An integrated biochemical system for nitrate assimilation and nitric oxide detoxification in Bradyrhizobium japonicum

Rhizobia are recognized to establish N(2)-fixing symbiotic interactions with legume plants. Bradyrhizobium japonicum, the symbiont of soybeans, can denitrify and grow under free-living conditions with nitrate (NO(3)(−)) or nitrite (NO(2)(−)) as sole nitrogen source. Unlike related bacteria that assimilate NO(3)(−), genes encoding the assimilatory NO(3)(−) reductase (nasC) and NO(2)(−) reductase (nirA) in B. japonicum are located at distinct chromosomal loci. The nasC gene is located with genes encoding an ABC-type NO(3)(−) transporter, a major facilitator family NO(3)(−)/NO(2)(−) transporter (NarK), flavoprotein (Flp) and single-domain haemoglobin (termed Bjgb).
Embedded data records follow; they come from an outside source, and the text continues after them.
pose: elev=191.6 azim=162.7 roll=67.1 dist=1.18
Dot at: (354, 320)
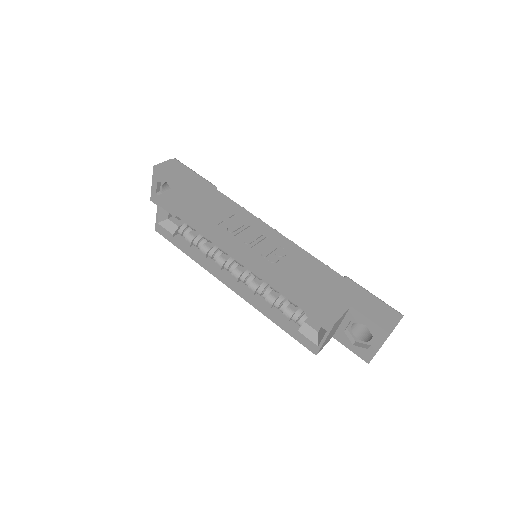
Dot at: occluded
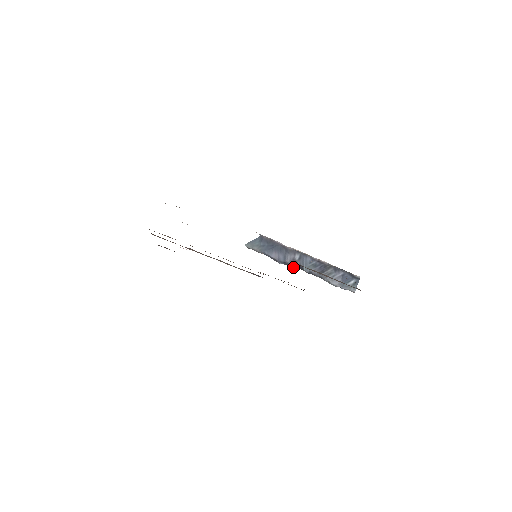
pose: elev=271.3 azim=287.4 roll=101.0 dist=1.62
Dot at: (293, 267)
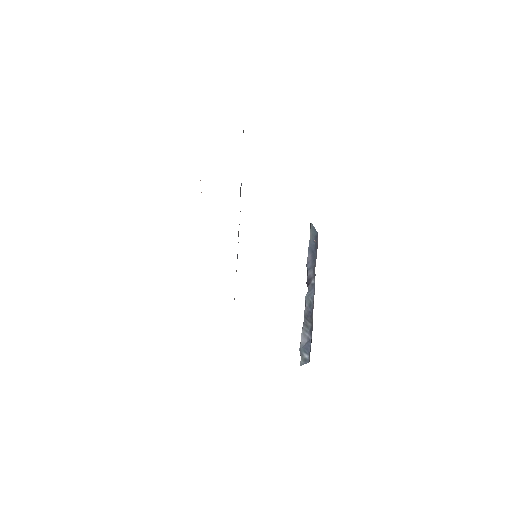
Dot at: (307, 282)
However, nirA clusters with genes for a NO(3)(−)/NO(2)(−)-responsive regulator (NasS-NasT). In the present study, we demonstrate NasC and NirA are both key for NO(3)(−) assimilation and that growth with NO(3)(−), but not NO(2)(−) requires flp, implying Flp may function as electron donor to NasC. In addition, bjgb and flp encode a nitric oxide (NO) detoxification system that functions to mitigate cytotoxic NO formed as a by-product of NO(3)(−) assimilation. Additional experiments reveal NasT is required for NO(3)(−)-responsive expression of the narK-bjgb-flp-nasC transcriptional unit and the nirA gene and that NasS is also involved in the regulatory control of this novel bipartite assimilatory NO(3)(−)/NO(2)(−) reductase pathway.